Data provided:
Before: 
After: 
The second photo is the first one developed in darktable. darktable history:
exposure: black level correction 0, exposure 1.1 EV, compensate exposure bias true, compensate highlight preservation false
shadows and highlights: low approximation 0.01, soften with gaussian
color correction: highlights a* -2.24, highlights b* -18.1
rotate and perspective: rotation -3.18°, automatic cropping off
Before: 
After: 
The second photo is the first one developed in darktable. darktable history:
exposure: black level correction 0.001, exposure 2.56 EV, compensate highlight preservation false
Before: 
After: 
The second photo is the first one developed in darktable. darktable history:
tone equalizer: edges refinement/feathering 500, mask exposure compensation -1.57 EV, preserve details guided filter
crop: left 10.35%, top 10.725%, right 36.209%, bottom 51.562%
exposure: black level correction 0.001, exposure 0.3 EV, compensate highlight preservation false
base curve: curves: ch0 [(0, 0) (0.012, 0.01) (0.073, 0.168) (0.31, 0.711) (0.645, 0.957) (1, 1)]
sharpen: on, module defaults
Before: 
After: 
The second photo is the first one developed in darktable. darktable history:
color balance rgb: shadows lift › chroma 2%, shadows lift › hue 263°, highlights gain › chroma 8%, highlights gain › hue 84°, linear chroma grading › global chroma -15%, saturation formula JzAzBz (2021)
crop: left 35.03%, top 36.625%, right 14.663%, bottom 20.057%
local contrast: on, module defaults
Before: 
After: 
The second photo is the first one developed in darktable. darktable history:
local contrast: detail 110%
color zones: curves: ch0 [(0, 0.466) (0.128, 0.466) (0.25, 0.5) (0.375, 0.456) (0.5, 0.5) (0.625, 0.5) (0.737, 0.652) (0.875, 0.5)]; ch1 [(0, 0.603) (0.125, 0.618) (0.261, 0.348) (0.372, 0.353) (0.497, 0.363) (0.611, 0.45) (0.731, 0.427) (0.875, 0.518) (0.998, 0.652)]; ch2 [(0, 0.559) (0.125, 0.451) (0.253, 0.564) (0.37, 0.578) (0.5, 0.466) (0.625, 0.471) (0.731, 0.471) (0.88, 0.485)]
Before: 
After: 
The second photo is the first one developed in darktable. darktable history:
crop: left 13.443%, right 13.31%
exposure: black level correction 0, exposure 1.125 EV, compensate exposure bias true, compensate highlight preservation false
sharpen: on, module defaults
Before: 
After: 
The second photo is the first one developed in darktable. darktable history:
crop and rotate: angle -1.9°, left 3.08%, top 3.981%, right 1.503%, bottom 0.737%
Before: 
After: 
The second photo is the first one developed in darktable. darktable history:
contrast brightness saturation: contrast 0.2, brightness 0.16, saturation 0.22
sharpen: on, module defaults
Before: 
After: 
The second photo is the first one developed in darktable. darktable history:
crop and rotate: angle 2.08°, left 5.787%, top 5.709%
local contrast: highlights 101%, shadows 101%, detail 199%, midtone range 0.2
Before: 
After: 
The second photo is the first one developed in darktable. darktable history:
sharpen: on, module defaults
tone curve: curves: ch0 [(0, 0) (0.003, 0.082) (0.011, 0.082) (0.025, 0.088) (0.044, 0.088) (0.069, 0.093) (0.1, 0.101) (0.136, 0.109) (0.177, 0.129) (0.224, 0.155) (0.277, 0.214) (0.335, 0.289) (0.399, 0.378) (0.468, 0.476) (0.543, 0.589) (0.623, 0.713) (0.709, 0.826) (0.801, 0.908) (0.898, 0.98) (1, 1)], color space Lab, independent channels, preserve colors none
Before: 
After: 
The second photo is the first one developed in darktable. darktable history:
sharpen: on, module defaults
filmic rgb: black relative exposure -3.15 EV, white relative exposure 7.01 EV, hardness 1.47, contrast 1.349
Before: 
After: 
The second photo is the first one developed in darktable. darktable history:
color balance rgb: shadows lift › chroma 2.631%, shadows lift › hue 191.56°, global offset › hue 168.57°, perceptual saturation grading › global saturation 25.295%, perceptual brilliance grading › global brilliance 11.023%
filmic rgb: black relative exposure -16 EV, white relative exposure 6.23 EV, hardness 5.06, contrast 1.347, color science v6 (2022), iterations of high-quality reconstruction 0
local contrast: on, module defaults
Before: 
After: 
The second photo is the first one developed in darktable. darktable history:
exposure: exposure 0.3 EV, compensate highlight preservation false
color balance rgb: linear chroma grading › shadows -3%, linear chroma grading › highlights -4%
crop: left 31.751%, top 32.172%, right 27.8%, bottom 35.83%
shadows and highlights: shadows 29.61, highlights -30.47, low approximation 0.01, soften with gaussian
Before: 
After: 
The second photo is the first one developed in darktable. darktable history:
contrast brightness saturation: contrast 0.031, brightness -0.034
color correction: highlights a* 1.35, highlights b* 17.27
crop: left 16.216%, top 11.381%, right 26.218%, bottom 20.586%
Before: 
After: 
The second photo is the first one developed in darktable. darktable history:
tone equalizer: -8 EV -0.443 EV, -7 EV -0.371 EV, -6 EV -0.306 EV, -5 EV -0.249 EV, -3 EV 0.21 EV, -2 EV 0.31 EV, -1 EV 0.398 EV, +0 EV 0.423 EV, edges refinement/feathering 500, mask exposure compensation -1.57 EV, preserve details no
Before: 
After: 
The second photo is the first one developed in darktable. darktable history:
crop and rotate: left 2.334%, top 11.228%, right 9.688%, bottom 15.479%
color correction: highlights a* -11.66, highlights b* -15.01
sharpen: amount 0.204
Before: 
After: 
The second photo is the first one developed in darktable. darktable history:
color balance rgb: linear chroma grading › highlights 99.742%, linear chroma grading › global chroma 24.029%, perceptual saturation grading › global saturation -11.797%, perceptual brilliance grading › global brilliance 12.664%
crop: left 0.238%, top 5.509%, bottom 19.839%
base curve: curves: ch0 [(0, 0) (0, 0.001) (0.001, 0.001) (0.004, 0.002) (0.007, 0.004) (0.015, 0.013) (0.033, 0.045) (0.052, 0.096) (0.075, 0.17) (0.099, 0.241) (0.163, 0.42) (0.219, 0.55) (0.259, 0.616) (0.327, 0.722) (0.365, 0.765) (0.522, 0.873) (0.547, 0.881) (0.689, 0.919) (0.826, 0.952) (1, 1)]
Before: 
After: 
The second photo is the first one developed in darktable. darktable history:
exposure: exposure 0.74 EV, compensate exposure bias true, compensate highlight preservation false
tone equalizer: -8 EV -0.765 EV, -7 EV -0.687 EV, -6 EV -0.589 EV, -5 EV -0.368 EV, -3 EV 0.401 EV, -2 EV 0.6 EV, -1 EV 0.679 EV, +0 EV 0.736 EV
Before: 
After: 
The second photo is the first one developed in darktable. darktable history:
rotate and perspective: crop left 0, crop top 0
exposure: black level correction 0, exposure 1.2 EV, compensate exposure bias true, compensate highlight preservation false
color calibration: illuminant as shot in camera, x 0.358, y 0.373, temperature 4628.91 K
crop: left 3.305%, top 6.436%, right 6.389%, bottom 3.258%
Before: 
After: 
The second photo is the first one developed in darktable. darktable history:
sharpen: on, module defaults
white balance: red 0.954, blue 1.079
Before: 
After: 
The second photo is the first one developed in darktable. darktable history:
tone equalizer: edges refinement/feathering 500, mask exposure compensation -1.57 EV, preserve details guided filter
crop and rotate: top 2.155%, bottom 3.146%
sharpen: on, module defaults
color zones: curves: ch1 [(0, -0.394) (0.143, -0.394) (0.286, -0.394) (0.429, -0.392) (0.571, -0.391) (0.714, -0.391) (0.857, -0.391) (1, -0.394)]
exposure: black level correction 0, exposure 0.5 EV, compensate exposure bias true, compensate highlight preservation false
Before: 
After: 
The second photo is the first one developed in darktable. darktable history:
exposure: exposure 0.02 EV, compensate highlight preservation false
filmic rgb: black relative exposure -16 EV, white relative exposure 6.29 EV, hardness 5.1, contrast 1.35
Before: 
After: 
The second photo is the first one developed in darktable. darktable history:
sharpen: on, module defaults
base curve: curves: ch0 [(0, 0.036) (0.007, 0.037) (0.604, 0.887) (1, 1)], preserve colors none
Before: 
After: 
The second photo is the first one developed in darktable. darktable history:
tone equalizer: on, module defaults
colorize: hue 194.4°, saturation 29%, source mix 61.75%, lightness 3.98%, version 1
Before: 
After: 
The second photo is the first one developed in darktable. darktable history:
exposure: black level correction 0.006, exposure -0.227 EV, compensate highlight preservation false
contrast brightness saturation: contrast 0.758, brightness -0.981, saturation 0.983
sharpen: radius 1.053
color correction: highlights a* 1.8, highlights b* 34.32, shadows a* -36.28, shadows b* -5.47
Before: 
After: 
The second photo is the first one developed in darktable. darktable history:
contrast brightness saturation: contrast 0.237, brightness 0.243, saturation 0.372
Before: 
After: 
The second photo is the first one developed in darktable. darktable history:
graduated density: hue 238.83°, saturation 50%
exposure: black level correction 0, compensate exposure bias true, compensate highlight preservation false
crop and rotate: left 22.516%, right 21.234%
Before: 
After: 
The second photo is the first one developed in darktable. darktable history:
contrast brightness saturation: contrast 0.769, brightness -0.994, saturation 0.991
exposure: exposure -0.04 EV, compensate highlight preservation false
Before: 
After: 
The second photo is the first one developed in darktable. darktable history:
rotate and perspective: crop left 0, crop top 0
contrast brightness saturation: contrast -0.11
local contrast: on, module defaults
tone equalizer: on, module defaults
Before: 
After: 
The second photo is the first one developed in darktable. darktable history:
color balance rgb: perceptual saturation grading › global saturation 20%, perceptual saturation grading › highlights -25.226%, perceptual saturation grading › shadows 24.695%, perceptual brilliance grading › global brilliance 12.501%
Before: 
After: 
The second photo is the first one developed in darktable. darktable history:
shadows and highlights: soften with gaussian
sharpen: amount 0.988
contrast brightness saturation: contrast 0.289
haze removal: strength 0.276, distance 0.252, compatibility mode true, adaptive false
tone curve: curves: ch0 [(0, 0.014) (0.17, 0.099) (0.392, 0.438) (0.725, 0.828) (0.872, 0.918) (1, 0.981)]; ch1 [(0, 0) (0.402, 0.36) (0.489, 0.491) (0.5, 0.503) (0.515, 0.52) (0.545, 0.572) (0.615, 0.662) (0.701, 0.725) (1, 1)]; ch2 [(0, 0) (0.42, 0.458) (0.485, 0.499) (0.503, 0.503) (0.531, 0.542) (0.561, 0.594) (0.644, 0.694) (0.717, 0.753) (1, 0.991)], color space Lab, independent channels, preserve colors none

Task: Reproduce the lines above without any change, beginning with the very first one and continuing through the line containing "exposure: black level correction 0.001, exposure 2.56", that line included.

Result:
Before: 
After: 
The second photo is the first one developed in darktable. darktable history:
exposure: black level correction 0, exposure 1.1 EV, compensate exposure bias true, compensate highlight preservation false
shadows and highlights: low approximation 0.01, soften with gaussian
color correction: highlights a* -2.24, highlights b* -18.1
rotate and perspective: rotation -3.18°, automatic cropping off
Before: 
After: 
The second photo is the first one developed in darktable. darktable history:
exposure: black level correction 0.001, exposure 2.56 EV, compensate highlight preservation false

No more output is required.